Coluna De mãe para mãe em 13/05/2015 10:07:03

Há um tempo atrás, comecei a reparar que uma menina vizinha vinha muito aqui em casa. Gosto muito que crianças venham brincar com meus filhos,mas achei estranho porque ela é uns 6 anos mais velha, e os brinquedos de crianças pequenas não eram interessantes para ela. Numa das ocasiões que ela veio brincar, me disse que gostava de vir aqui conversar, pois seus pais estavam sempre em ligações muito importantes e não podiam conversar com ela. Infelizmente as vezes nós, pais, nos tornamos demasiadamente importantes para nossos filhos.

Explico: somos tão importantes, tão ocupados, que a vida simples das crianças está fora do nosso alcance.
O mundo das crianças é simples: um brinquedo quebrado; um desenho rabiscado em um papel, o desejo de brincar. Quando nos tornamos importantes ou ocupados demais para nos diminuir e encontrar com nossos filhos no mundinho deles geramos afastamento.
Como você se sentiria se cada vez que vai conversar com seu marido sobre seus sentimentos e atividades do dia ele agisse como se aquilo fosse muito pequeno para ele?

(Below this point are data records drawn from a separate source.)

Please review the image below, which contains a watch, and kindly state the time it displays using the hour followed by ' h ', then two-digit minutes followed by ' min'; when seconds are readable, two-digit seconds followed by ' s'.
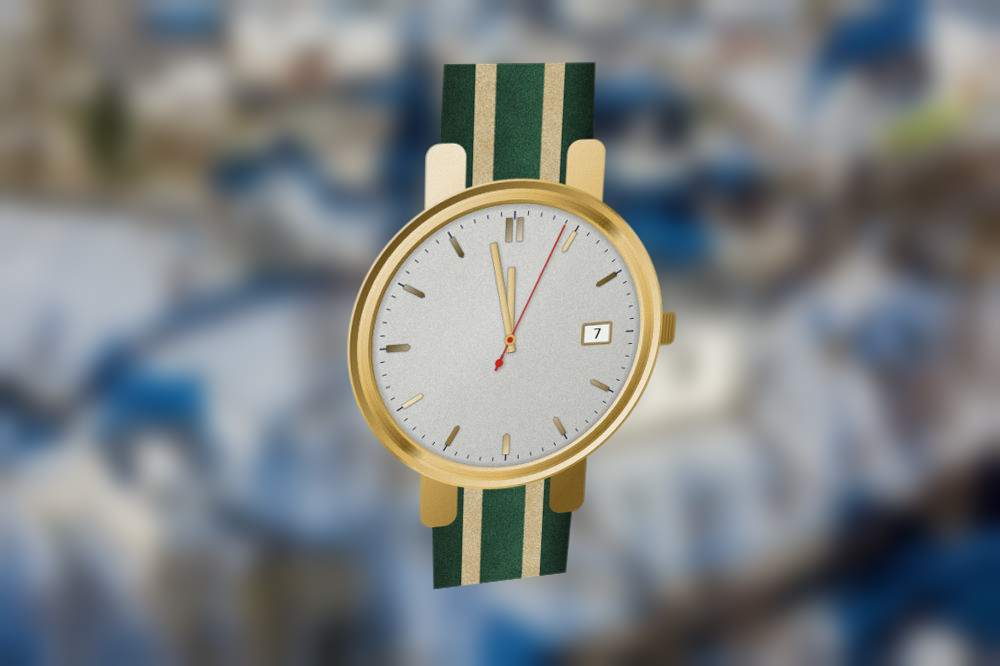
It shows 11 h 58 min 04 s
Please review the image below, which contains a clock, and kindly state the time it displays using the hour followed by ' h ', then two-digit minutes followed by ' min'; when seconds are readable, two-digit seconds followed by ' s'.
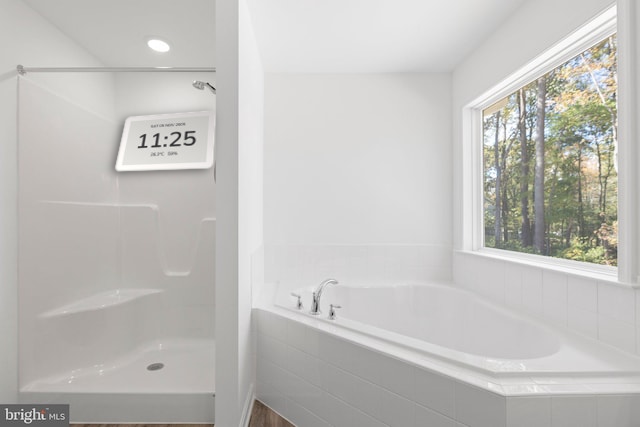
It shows 11 h 25 min
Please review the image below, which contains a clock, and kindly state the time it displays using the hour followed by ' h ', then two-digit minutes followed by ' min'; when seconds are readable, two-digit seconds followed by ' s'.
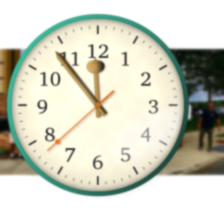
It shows 11 h 53 min 38 s
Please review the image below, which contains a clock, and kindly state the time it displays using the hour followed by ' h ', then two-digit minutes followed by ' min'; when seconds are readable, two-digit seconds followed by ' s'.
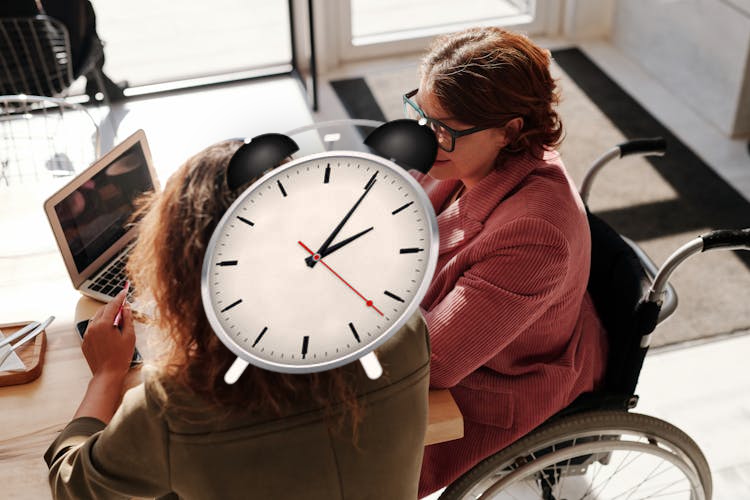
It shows 2 h 05 min 22 s
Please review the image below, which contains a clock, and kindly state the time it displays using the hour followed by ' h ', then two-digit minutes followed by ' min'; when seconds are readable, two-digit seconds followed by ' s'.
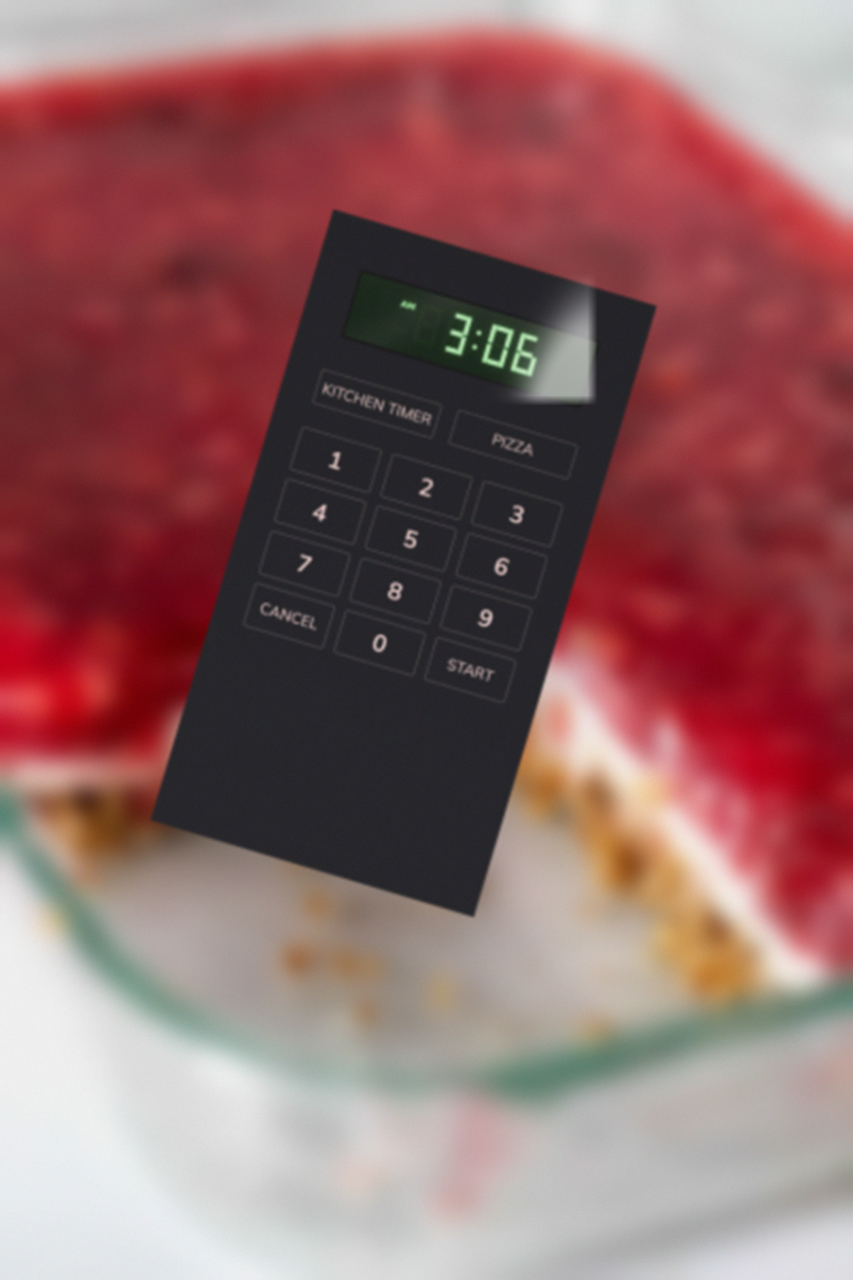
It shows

Pior ainda: imagine que você está triste porque seu carro quebrou ou uma amiga te feriu. Aí você vai conversar com Deus. Então Ele diz: estou ocupado demais para me importar com seu carro que quebrou. Você não sabe que eu tenho todo o universo para cuidar? As estrelas, os países, os governantes! Seu mundinho e problemas são muito simples para mim. Bem, certamente Deus não é assim!
A Bíblia conta a história dos discípulos. Eles ficaram estressados quando algumas crianças se aproximaram de Jesus. Eles começaram a tirá-las para longe, pois na opinião deles, Jesus era muito importante pra se preocupar com aquelas crianças. O que eles não sabiam era que Jesus enxergava as crianças com outros olhos. Ele via valor nelas. E mandou que os discípulos deixassem que elas se achegassem perto dele. Com certeza, aquelas crianças não iriam conversar com ele sobre religião ou sobre o futuro do povo judeu. Provavelmente elas queriam mostrar a Jesus, como seu filho ou o meu, um trabalhinho que fizeram ou contar a ele sobre o dia que conseguiram pescar um peixe sozinhos. Jesus não se achou muito importante ou muito ocupado pra dar atenção para aquelas crianças e as coisas aparentemente simples e sem importância que fazem parte do dia-a-dia delas (Marcos 10).
Para mim, pode ser apenas um rabisco no papel. Já para meu filho, é o desenho que ele tanto se esforçou pra fazer e demonstrar seu amor! Não podemos nos iludir: nossos fortões não estarão pra sempre ao nosso lado, chamando nossa atenção e dizendo: Olha eu, mamãe! Eu consigo levantar isto sozinho! Dentro de pouco tempo, eles terão sua próprias vidas e o mundinho simples de uma criança será apenas uma recordação nos nossos álbuns de fotografia e em nossa memória.
Por isso eu tenho que lembrar a mim mesma todo dia: Tathi, não seja uma pessoa importante demais pra curtir o seu filho. A infância deles é um presente que recebemos para que nós mesmas possamos voltar a ser um pouco crianças!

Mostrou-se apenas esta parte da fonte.